◆ **Problem requirements**: Count the lines in the rows below that contain the string "does", treating uppercase and lowercase as different. Give only the number.

◆ **The records**:

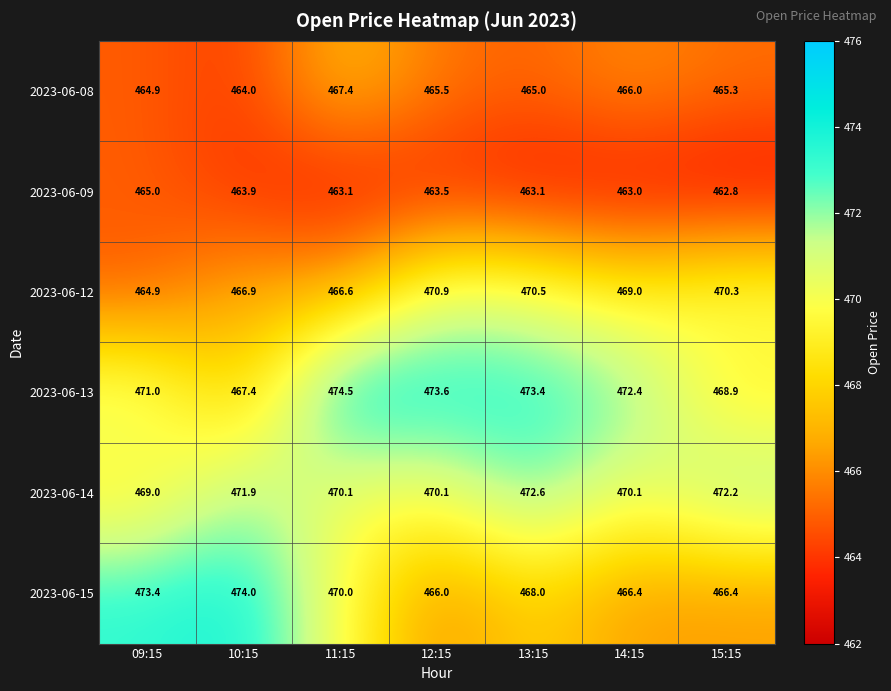

At which label does 2023-06-09 reach its minimum?

15:15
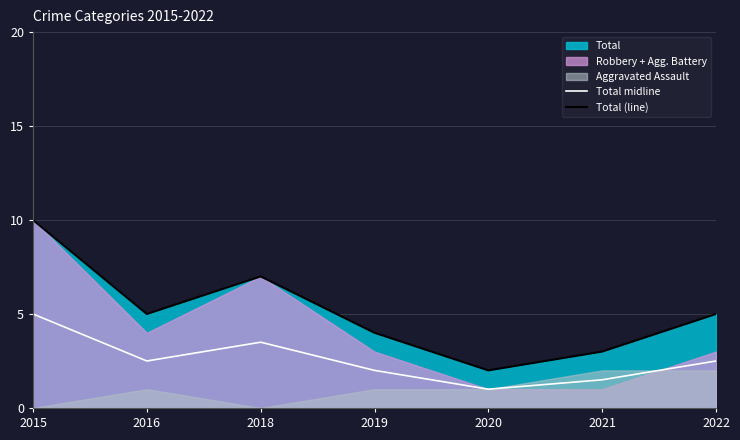

At which label does Total (line) first exceed 5?

2015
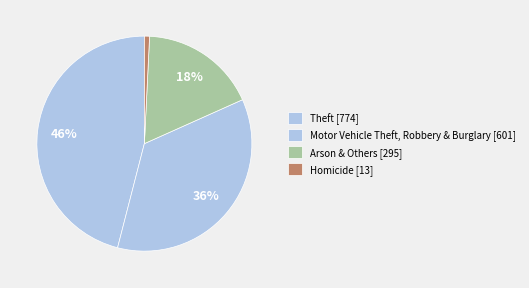

Which slice is the largest?

Theft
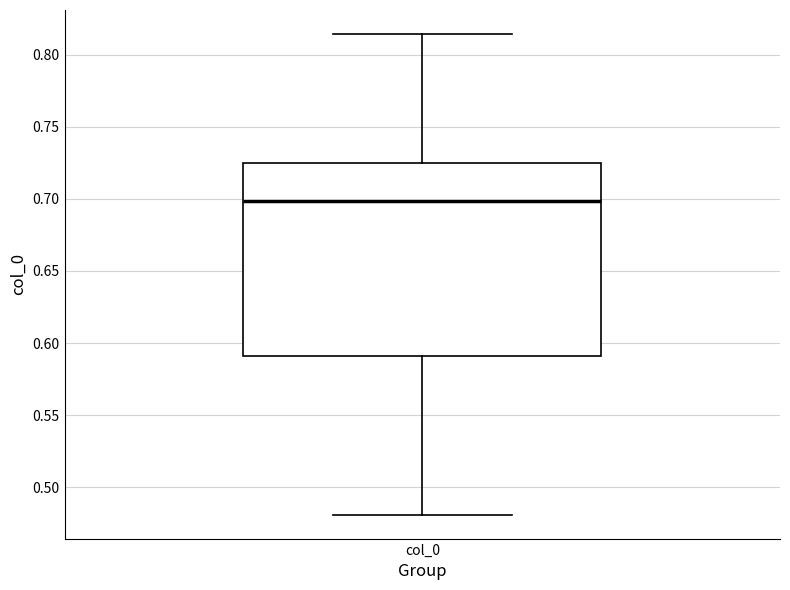

Read this box plot against the y-axis: the position of the median line, the range covered by the box, and the ends of both whiskers. The values are not printed on the chart, so give them approximately, as read against the axis.

median 0.700, box 0.590 to 0.725, whiskers 0.480 to 0.815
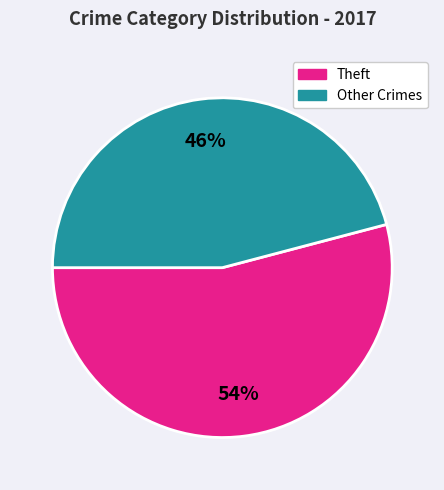

To the nearest percent, what is the difference between the largest and smallest slice percentages?

8%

◆ **Written answer**: 2